His wife, Annette, told the newspaper Simmons had been "very sick for the last two weeks", and in Baylor's intensive care unit for the last eight days. She did not give a cause of death.
Simmons, listed 40th on Forbes' 400 wealthiest Americans, gave millions of dollars to Republican campaigns with a view towards defeating President Barack Obama last year.
He was widely considered one of the Republican Party's most aggressive donors last year, taking advantage of rule changes that placed few limits on how much wealthy individuals and corporations could contribute to political groups.
"Harold Simmons was a true Texas giant, rising from humble beginnings and seizing the limitless opportunity for success we so deeply cherish in our great state," Perry said. "His legacy of hard work and giving, particularly to his beloved University of Texas, will live on for generations."

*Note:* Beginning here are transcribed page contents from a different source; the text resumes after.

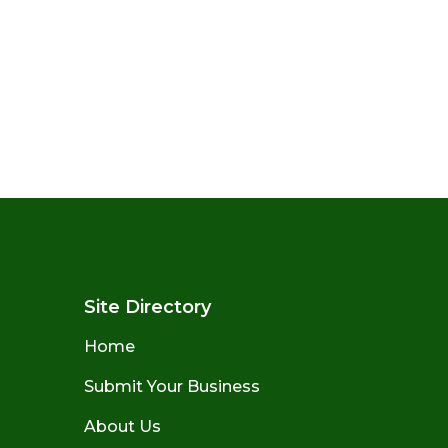
Site Directory
Home
Submit Your Business
About Us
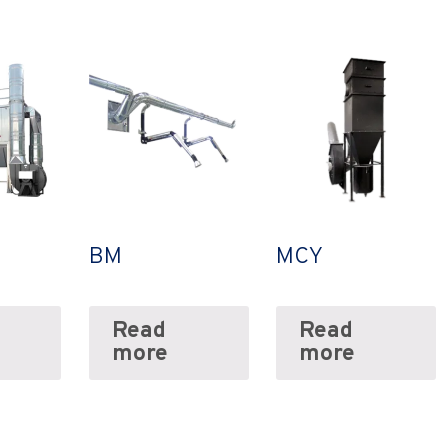
BM
MCY
Read
Read
more
more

Though he never ran for office, Simmons profoundly shaped the course of presidential politics in 2004 when one of his businesses gave US$3 million to the group Swift Boat Veterans for Truth, which helped to undermine Democratic presidential nominee John Kerry by attacking his Vietnam war record.
A pioneer of the leveraged buyout, Simmons and his holding company, Contran Corp, was the largest backer of Perry's failed presidential bid.
Simmons has been one of Perry's biggest backers during his tenure as Texas governor, a time when his company Waste Control Specialists sought to set up a lucrative nuclear waste dump in the sparsely populated west of the state. Perry sought to sideline a state commissioner who opposed expanding the scope of the project.
Simmons's donations were not limited to the political arena. He and his wife had pledged to give more than half of their wealth to charity, joining an effort launched by billionaire investor Warren Buffett.